Indian government mandates female quotas
The historical context of this experiment is important. In 1992, the Indian government mandated that all village councils had to reserve one-third of all seats at the regular five-year elections for females. In 2006, the state of Bihar lifted the quota to 50 per cent. So by the time Professor Gangadharan’s team started its research game, the villages in Bihar had experienced three elections under the affirmative action quota and some villages had experienced three consecutive female leaders.
This led to a second question: how might responses be influenced by prolonged exposure to women as leaders? And here, at least, there was a positive finding: in villages that had three female leaders over 15 years, the team leaders were less likely to experience male sabotage. In short form, Professor Gangadharan says, the affirmative action system generates a male backlash initially but, over time, men become accustomed to female leadership.
Another experiment by Professor Gangadharan (with Associate Professor Erte Xiao from the Monash Business School and Professor Nisvan Erkal) considered “opt-in” and “opt-out” mechanisms for selection or promotion processes. “Many of the existing practices are not bearing fruit as fast as we would like,” she says, noting concepts of “networking”, “leaning in” or “being at the table” still require women to volunteer their credentials.
“All of this is good advice, but not everybody’s personality is designed for it,” she says. “And, especially when it comes to leadership positions, women don’t see themselves as leaders and others don’t see women as leaders. So they are not even in the candidate pool. But if you are not part of the ‘conversation’, then obviously you are not going to be selected.”

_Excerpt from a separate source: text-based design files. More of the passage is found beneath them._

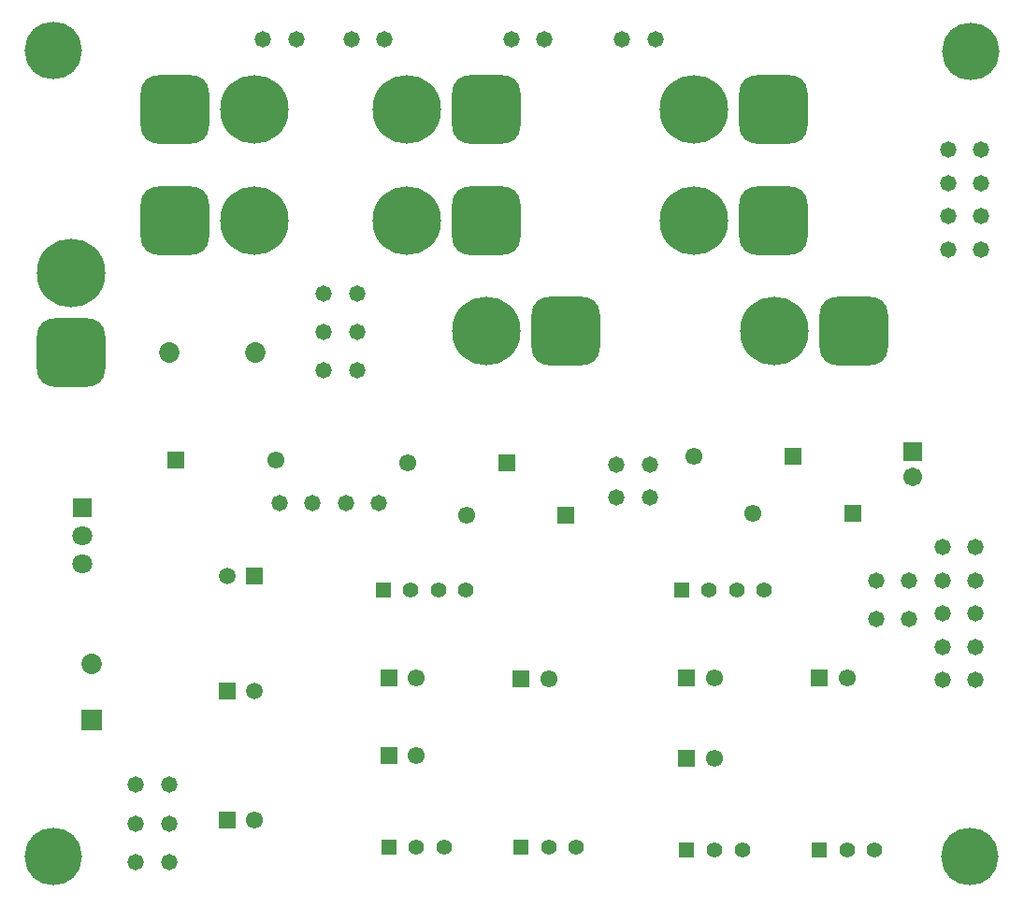
<source format=gts>
G04*
G04 #@! TF.GenerationSoftware,Altium Limited,Altium Designer,26.2.0 (7)*
G04*
G04 Layer_Color=8388736*
%FSLAX44Y44*%
%MOMM*%
G71*
G04*
G04 #@! TF.SameCoordinates,E85B846E-6058-4BB5-BA70-B6274EE6EEFF*
G04*
G04*
G04 #@! TF.FilePolarity,Negative*
G04*
G01*
G75*
G04:AMPARAMS|DCode=15|XSize=6.2032mm|YSize=6.2032mm|CornerRadius=1.6016mm|HoleSize=0mm|Usage=FLASHONLY|Rotation=180.000|XOffset=0mm|YOffset=0mm|HoleType=Round|Shape=RoundedRectangle|*
%AMROUNDEDRECTD15*
21,1,6.2032,3.0000,0,0,180.0*
21,1,3.0000,6.2032,0,0,180.0*
1,1,3.2032,-1.5000,1.5000*
1,1,3.2032,1.5000,1.5000*
1,1,3.2032,1.5000,-1.5000*
1,1,3.2032,-1.5000,-1.5000*
%
%ADD15ROUNDEDRECTD15*%
%ADD16C,6.2032*%
%ADD17C,1.4000*%
%ADD18R,1.4000X1.4000*%
%ADD19C,1.5532*%
%ADD20R,1.5532X1.5532*%
%ADD21C,1.8532*%
%ADD22R,1.8532X1.8532*%
%ADD23R,1.5500X1.5500*%
%ADD24C,1.5500*%
%ADD25C,1.5032*%
%ADD26R,1.5032X1.5032*%
%ADD27R,1.7032X1.7032*%
%ADD28C,1.7032*%
%ADD29R,1.8032X1.8032*%
%ADD30C,1.8032*%
G04:AMPARAMS|DCode=31|XSize=6.2032mm|YSize=6.2032mm|CornerRadius=1.6016mm|HoleSize=0mm|Usage=FLASHONLY|Rotation=90.000|XOffset=0mm|YOffset=0mm|HoleType=Round|Shape=RoundedRectangle|*
%AMROUNDEDRECTD31*
21,1,6.2032,3.0000,0,0,90.0*
21,1,3.0000,6.2032,0,0,90.0*
1,1,3.2032,1.5000,1.5000*
1,1,3.2032,1.5000,-1.5000*
1,1,3.2032,-1.5000,-1.5000*
1,1,3.2032,-1.5000,1.5000*
%
%ADD31ROUNDEDRECTD31*%
%ADD32C,5.2032*%
%ADD33C,1.4732*%
D15*
X515000Y527000D02*
D03*
X443000Y627000D02*
D03*
X161000D02*
D03*
Y727000D02*
D03*
X776000Y527000D02*
D03*
X703000Y627000D02*
D03*
Y727000D02*
D03*
X443000D02*
D03*
D16*
X443000Y527000D02*
D03*
X371000Y627000D02*
D03*
X233000D02*
D03*
Y727000D02*
D03*
X704000Y527000D02*
D03*
X631000Y627000D02*
D03*
Y727000D02*
D03*
X371000D02*
D03*
X67000Y579500D02*
D03*
D17*
X404500Y59500D02*
D03*
X379500D02*
D03*
X524500D02*
D03*
X499500D02*
D03*
X374500Y292250D02*
D03*
X424500D02*
D03*
X399500D02*
D03*
X674500Y57000D02*
D03*
X649500D02*
D03*
X769500Y56750D02*
D03*
X794500D02*
D03*
X644500Y292250D02*
D03*
X694500D02*
D03*
X669500D02*
D03*
D18*
X354500Y59500D02*
D03*
X474500D02*
D03*
X349500Y292250D02*
D03*
X624500Y57000D02*
D03*
X744500Y56750D02*
D03*
X619500Y292250D02*
D03*
D19*
X425000Y360000D02*
D03*
X631000Y413000D02*
D03*
X371750Y407250D02*
D03*
X252000Y410000D02*
D03*
X684500Y362000D02*
D03*
D20*
X515000Y360000D02*
D03*
X721000Y413000D02*
D03*
X461750Y407250D02*
D03*
X162000Y410000D02*
D03*
X774500Y362000D02*
D03*
D21*
X233500Y507000D02*
D03*
X155500D02*
D03*
X85480Y225480D02*
D03*
D22*
Y174680D02*
D03*
D23*
X208000Y84000D02*
D03*
X474500Y212000D02*
D03*
X354500Y212250D02*
D03*
Y142250D02*
D03*
X624500Y139750D02*
D03*
Y212250D02*
D03*
X744500D02*
D03*
D24*
X233000Y84000D02*
D03*
X499500Y212000D02*
D03*
X379500Y212250D02*
D03*
Y142250D02*
D03*
X649500Y139750D02*
D03*
Y212250D02*
D03*
X769500D02*
D03*
D25*
X233000Y201000D02*
D03*
X208000Y305000D02*
D03*
D26*
Y201000D02*
D03*
X233000Y305000D02*
D03*
D27*
X828730Y417730D02*
D03*
D28*
Y394930D02*
D03*
D29*
X76980Y366880D02*
D03*
D30*
Y341480D02*
D03*
Y316080D02*
D03*
D31*
X67000Y507500D02*
D03*
D32*
X50730Y780730D02*
D03*
X881730Y779730D02*
D03*
X880730Y50730D02*
D03*
X50730D02*
D03*
D33*
X860730Y660730D02*
D03*
X855730Y300730D02*
D03*
Y210730D02*
D03*
Y270730D02*
D03*
Y240730D02*
D03*
Y330730D02*
D03*
X860730Y600730D02*
D03*
Y630730D02*
D03*
X560730Y405730D02*
D03*
X325730Y490730D02*
D03*
X890730Y690730D02*
D03*
X860730D02*
D03*
X590730Y405730D02*
D03*
X885730Y240730D02*
D03*
Y330730D02*
D03*
Y300730D02*
D03*
Y270730D02*
D03*
X125730Y45730D02*
D03*
X155730D02*
D03*
X240730Y790730D02*
D03*
X565730D02*
D03*
X595730D02*
D03*
X270730D02*
D03*
X320730D02*
D03*
X495730D02*
D03*
X465730D02*
D03*
X350730D02*
D03*
X890730Y660730D02*
D03*
Y630730D02*
D03*
Y600730D02*
D03*
X885730Y210730D02*
D03*
X295730Y490730D02*
D03*
Y560730D02*
D03*
Y525730D02*
D03*
X325730D02*
D03*
Y560730D02*
D03*
X125730Y115730D02*
D03*
Y80730D02*
D03*
X155730Y115730D02*
D03*
Y80730D02*
D03*
X795730Y300730D02*
D03*
X825730Y265730D02*
D03*
Y300730D02*
D03*
X795730Y265730D02*
D03*
X560730Y375730D02*
D03*
X285730Y370730D02*
D03*
X590730Y375730D02*
D03*
X255730Y370730D02*
D03*
X315730D02*
D03*
X345730D02*
D03*
M02*

</source>
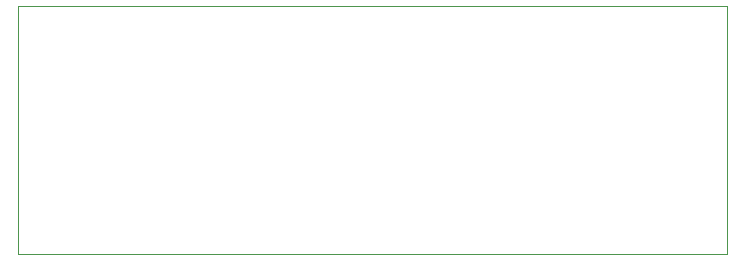
<source format=gbr>
%TF.GenerationSoftware,KiCad,Pcbnew,(7.0.0)*%
%TF.CreationDate,2023-03-30T11:39:36-04:00*%
%TF.ProjectId,console,636f6e73-6f6c-4652-9e6b-696361645f70,rev?*%
%TF.SameCoordinates,Original*%
%TF.FileFunction,Profile,NP*%
%FSLAX46Y46*%
G04 Gerber Fmt 4.6, Leading zero omitted, Abs format (unit mm)*
G04 Created by KiCad (PCBNEW (7.0.0)) date 2023-03-30 11:39:36*
%MOMM*%
%LPD*%
G01*
G04 APERTURE LIST*
%TA.AperFunction,Profile*%
%ADD10C,0.100000*%
%TD*%
G04 APERTURE END LIST*
D10*
X120000000Y-58000000D02*
X180000000Y-58000000D01*
X180000000Y-58000000D02*
X180000000Y-79000000D01*
X180000000Y-79000000D02*
X120000000Y-79000000D01*
X120000000Y-79000000D02*
X120000000Y-58000000D01*
M02*

</source>
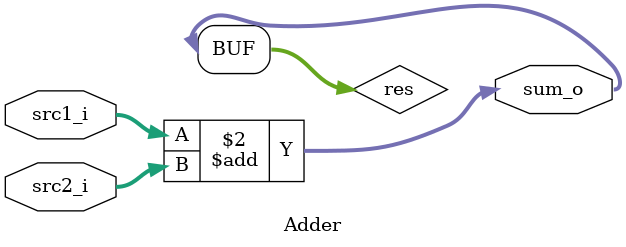
<source format=v>
`timescale 1ns/1ps

module Adder(
    input  [32-1:0] src1_i,
	input  [32-1:0] src2_i,
	output [32-1:0] sum_o
	);
    
/* Write your code HERE */

reg[32-1:0] res;
assign sum_o = res;

always @(*) begin
	res = src1_i + src2_i;
end

endmodule
</source>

More diversity in leadership
Instead of getting people to manipulate their personalities, perhaps the mechanisms used to draw diverse people into leadership positions or boardrooms can be changed to include everybody in a particular class, she says. “So we change the default to anybody who is eligible in the organisation. What we are arguing is that when we change the default, we can change the norms around what is acceptable.”
Among the many studies published by Professor Gangadharan are analyses of frameworks for overcoming tension between competing social goals of efficiency and equality (or social equity); tensions between private and social interests and how they apply to taxation systems; and relationships between income and philanthropic attitudes.
Understanding how attitudinal biases play out and devising systems for overcoming them may prove vital to ensuring more stable economic systems.